A few days ago, a friend reminded me of Raymond Carver’s poem Late Fragment. I find it both joyful and poignant (the more so because he wrote it when he was dying from cancer at the age of 50). It expresses beautifully what I wanted for Chris more than anything else, for her to know that she was both lovable and loved.
And did you get what
you wanted from this life, even so?
I did.
And what did you want?
To call myself beloved, to feel myself
beloved on the earth.
Unless you knew her very well, you would not have been able to guess that – despite her extraordinary gift for friendship – Chris found it hard to believe that she herself was worthy of love. Often I found loving her both the easiest and most natural thing in the world; but when the shadow of self-doubt ruled her heart, it was neither.
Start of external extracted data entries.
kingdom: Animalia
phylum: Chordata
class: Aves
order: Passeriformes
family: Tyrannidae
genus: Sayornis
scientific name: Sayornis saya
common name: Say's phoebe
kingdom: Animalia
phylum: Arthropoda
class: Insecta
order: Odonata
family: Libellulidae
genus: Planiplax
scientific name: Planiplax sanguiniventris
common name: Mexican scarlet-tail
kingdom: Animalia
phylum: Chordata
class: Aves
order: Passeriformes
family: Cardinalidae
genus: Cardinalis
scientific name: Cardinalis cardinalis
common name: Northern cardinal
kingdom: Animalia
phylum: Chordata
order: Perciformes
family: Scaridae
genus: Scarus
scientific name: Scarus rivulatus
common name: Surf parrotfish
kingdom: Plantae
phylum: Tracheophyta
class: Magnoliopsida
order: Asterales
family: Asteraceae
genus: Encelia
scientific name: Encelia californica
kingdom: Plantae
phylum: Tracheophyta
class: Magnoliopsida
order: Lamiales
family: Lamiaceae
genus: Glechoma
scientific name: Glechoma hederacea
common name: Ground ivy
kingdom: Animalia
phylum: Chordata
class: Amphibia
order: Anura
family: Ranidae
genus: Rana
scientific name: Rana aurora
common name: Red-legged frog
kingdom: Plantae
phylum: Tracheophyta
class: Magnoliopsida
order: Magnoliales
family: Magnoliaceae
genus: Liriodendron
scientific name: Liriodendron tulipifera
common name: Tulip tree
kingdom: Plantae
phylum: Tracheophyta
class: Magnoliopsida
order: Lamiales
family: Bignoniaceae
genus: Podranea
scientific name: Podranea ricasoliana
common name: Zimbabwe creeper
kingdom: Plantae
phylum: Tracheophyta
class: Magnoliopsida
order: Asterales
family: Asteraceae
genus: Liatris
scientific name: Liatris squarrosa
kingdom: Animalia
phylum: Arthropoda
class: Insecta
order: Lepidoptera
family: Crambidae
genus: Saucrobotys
For me, our last weeks together were wonderful when she let me in and excruciating when (because of my fear and clumsiness or for reasons I didn’t understand) she pushed me away. As the end approached, my greatest fear was that she would die without knowing – really knowing – that I loved her. But at the eleventh hour, she let down her guard.
As she drifted toward unconsciousness, I held her hand and said: “I love you sweetheart. You do know that I love you, don’t you?”
She squeezed my hand and replied. “Thank you.”
They were her last words to me and I knew that she would die knowing that she too was beloved on the earth, and beloved by me.
Perhaps this is the greatest gift of all: not just to love but to take the greater risk of allowing oneself to be loved. As in so many other things, Chris taught me what really matters in the end.